Uma petição assinada pelo ex-advogado do Porto Guará, Matheus Ferri, afirma que o empreendimento teria contratado escritórios para apresentar impugnações administrativas, ações populares e comunicações ao Ministério Público Federal e ao Ministério Público do Paraná. A finalidade, segundo o documento, seria retardar os certames e questionar o licenciamento ambiental da expansão do porto organizado.

Relatório preliminar da Administração dos Portos de Paranaguá e Antonina (APPA) atribui ao Porto Guará Infraestrutura SPE S.A. e a Dividino a elaboração de um “plano de defesa” para impedir, atrasar ou prejudicar os leilões. O relatório também cita possíveis obstáculos à execução dos contratos dos terminais PAR09 e PAR50 e classifica a estratégia como anticoncorrencial.

Dividino comandou a APPA entre 2012 e 2018 e, após deixar o cargo, passou a atuar como consultor ligado ao empreendimento, segundo o relatório.

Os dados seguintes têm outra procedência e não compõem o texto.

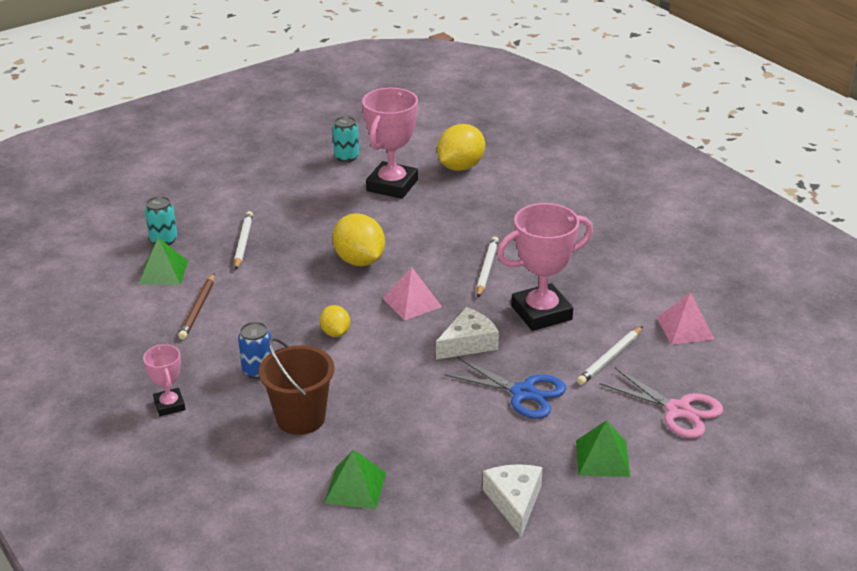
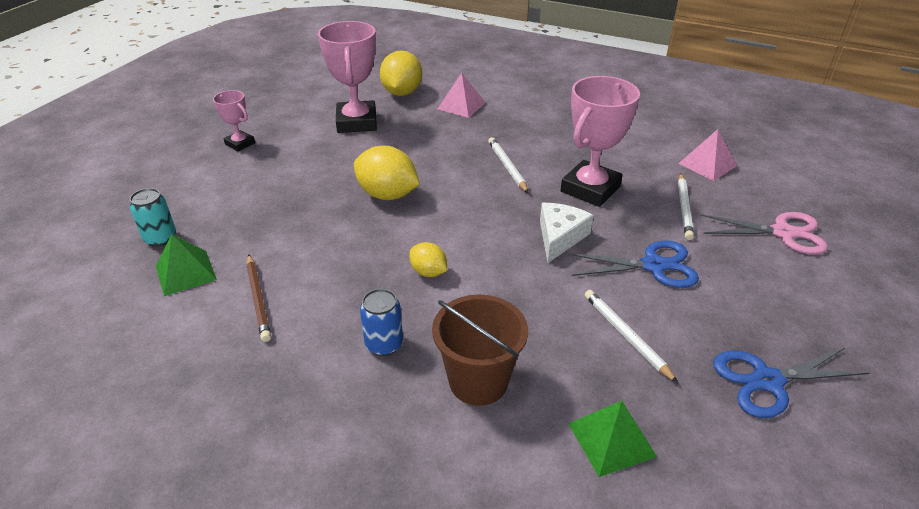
camera: 30 degrees left, 5 degrees up
pink trophy [143,345,185,416] -> pink trophy moved to [213,90,255,152]
white pencil [234,211,253,269] -> white pencil moved to [585,290,678,383]
turquoise can [333,116,359,162] -> none
pink pyramid [383,267,442,321] -> pink pyramid moved to [438,73,486,118]
white cheese [483,464,543,537] -> blue scissors [713,348,870,418]
green pyramid [576,420,630,477] -> none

O documento também menciona Xenia Karina Arnt, ex-chefe de gabinete de Dividino, que teria assumido uma diretoria do terminal.

A denúncia sugere o envio das informações ao Cade, à Antaq, ao Ministério Público Federal e a órgãos de controle. As alegações ainda dependem de investigação pelas autoridades, e não há decisão judicial que comprove a prática dos atos. Dividino e representantes do Porto Guará foram procurados, mas não responderam até a publicação.

A Portos do Paraná informou que recebeu a denúncia em abril de 2026 e encaminhou os elementos ao Tribunal Regional Federal da 4ª Região como prova superveniente em processo judicial em andamento. A administração afirmou que continuará adotando medidas para proteger a regularidade dos arrendamentos, a segurança jurídica dos contratos, os investimentos previstos e o interesse público.